Although the amount of liquor can be clinically estimated, it can be quantified using ultrasonography by either amniotic fluid index (AFI) or single deepest vertical pocket (SDP). The AFI is calculated as the sum of largest fluid pockets in four quadrants of uterus excluding any fetal part or umbilical cord. It is expressed in centimetres. An AFI of 8–20 cm is considered to be normal, while AFI <5 cm is considered to be oligohydramnios. SDP is calculated by vertical measurement of largest fluid pocket in uterus. A value of >2 cm is considered to be normal.

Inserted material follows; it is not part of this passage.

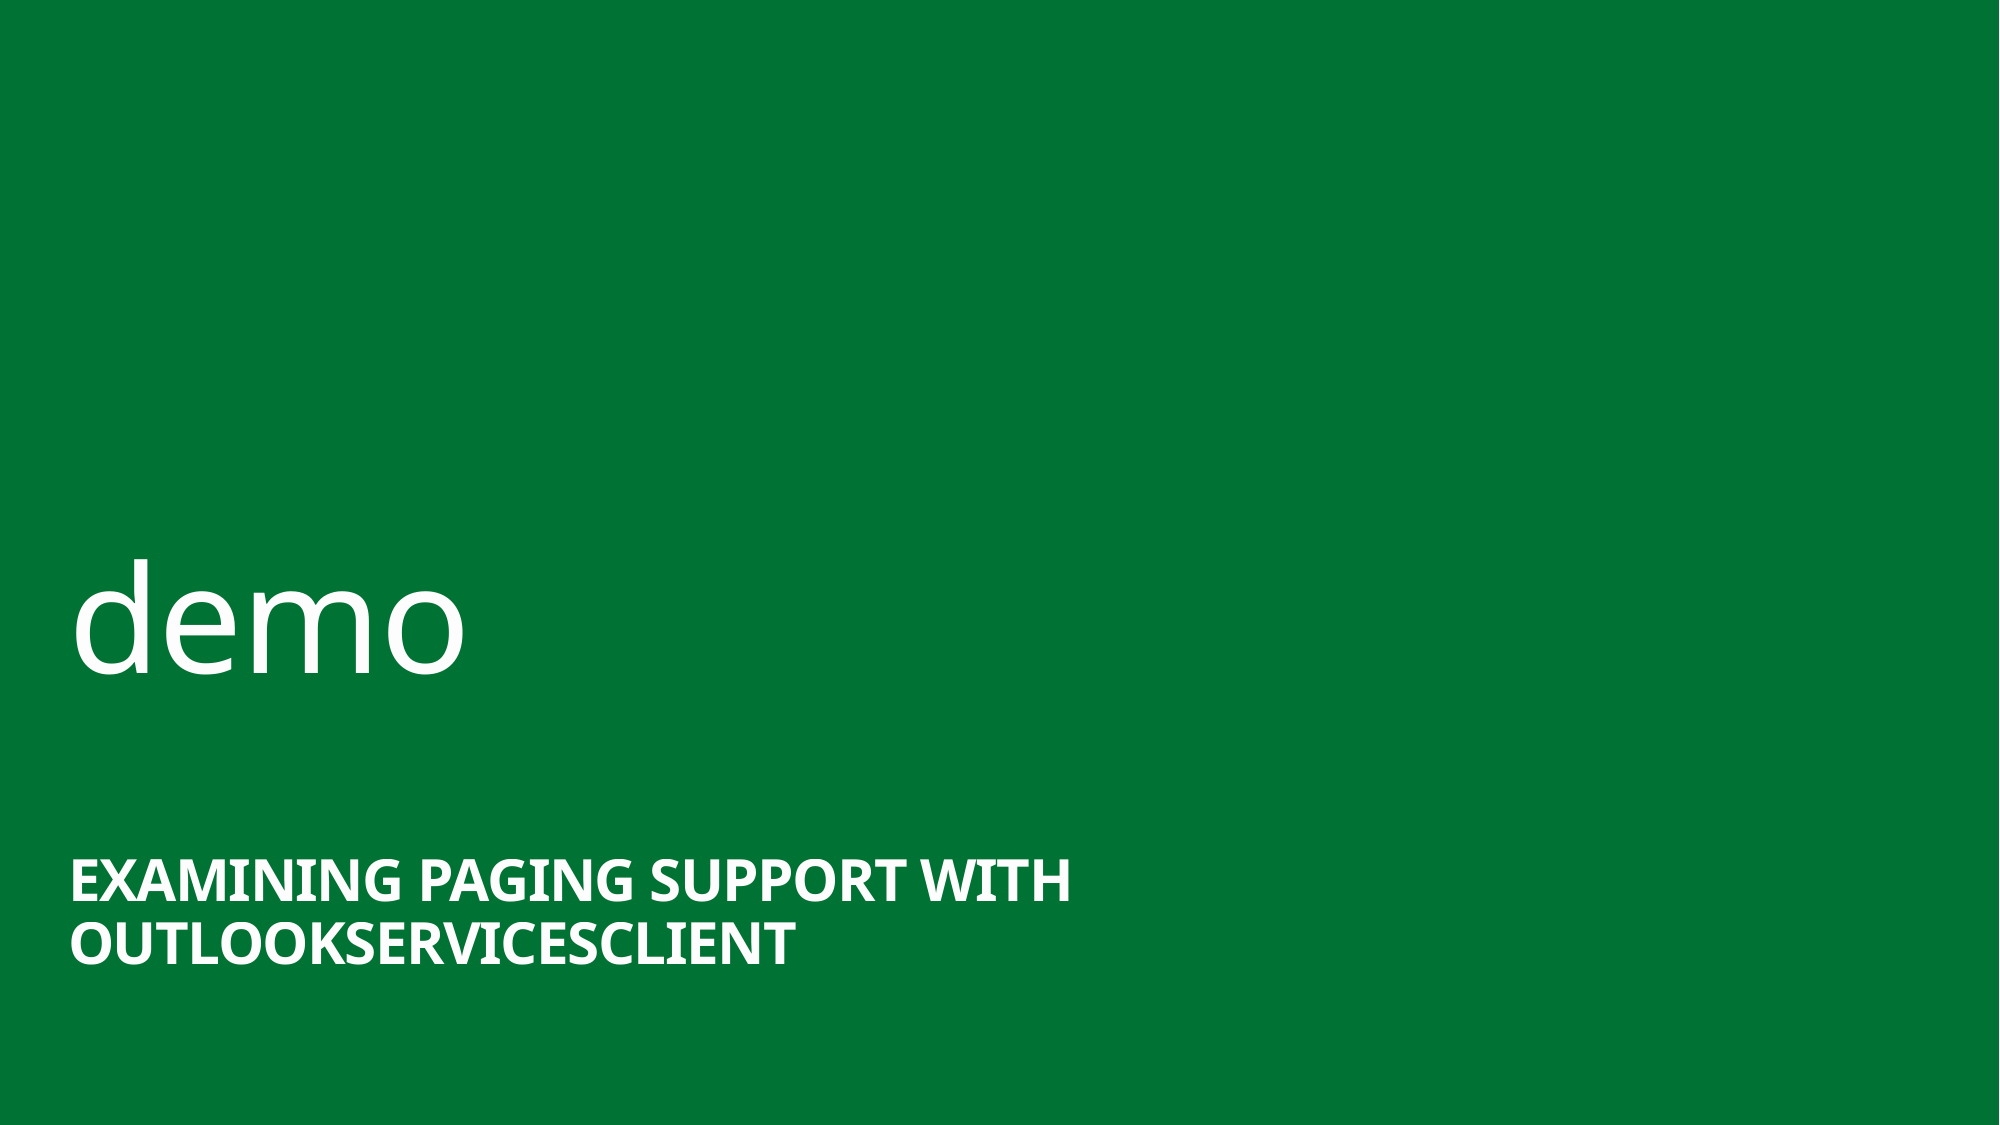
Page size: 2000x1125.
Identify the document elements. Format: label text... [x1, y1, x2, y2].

list demo [68, 511, 1827, 739]
subtitle Examining Paging Support with OutlookServicesClient [68, 782, 1789, 1046]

Regardless of the method used for diagnosis of oligohydramnios, it is associated with fetal distress and increased neonatal morbidity. There is increased risk of cord compression during labour. At the same time as there is passage of meconium in already reduced amount of amniotic fluid, an increased risk of meconium aspiration syndrome prevails due to thick viscous meconium.
20.5 Fetal Complications
20.5.1 Postmaturity Syndrome
20.5.2 Fetal Macrosomia
Fetal growth continues to occur beyond 37 weeks although at a slower pace. It suggests that although there is placental senescence, placental function is not severely compromised in some of the pregnancies resulting in a macrosomic infant. The chances of birth trauma increase with fetal macrosomia due to higher incidence of operative vaginal deliveries resulting in cephalhematoma, facial nerve injuries and increased risks of shoulder dystocia, leading to birth asphyxia, clavicle fracture or humerus fracture and brachial plexus injuries.
The American College of Obstetricians and Gynecologists (ACOG) (2013b) has recommended that current evidence does not support early induction in a woman at term with suspected fetal macrosomia in order to mitigate both maternal and fetal morbidities. Moreover, the college concluded that in absence of diabetes, vaginal delivery is not contraindicated for women with estimated fetal weight up to 5000 g. Caesarean section should be done if there is prolonged second stage or arrest of descent in babies with estimated weight is >4500 g [19].
20.5.3 Fetal Asphyxia
Postterm pregnancy is often associated with oligohydramnios. This can lead to cord compression. This along with aging of placenta resulting in uteroplacental insufficiency can be responsible for birth asphyxia.
20.5.4 Meconium Aspiration
Due to decreased liquor, meconium becomes viscous leading to meconium aspiration syndrome. Its complications include requirement of assisted ventilation, pneumonia and pulmonary hypertension.
20.6 Maternal Complications
- 1.
Labour dystocia (9–12% vs. 27% at term) [20].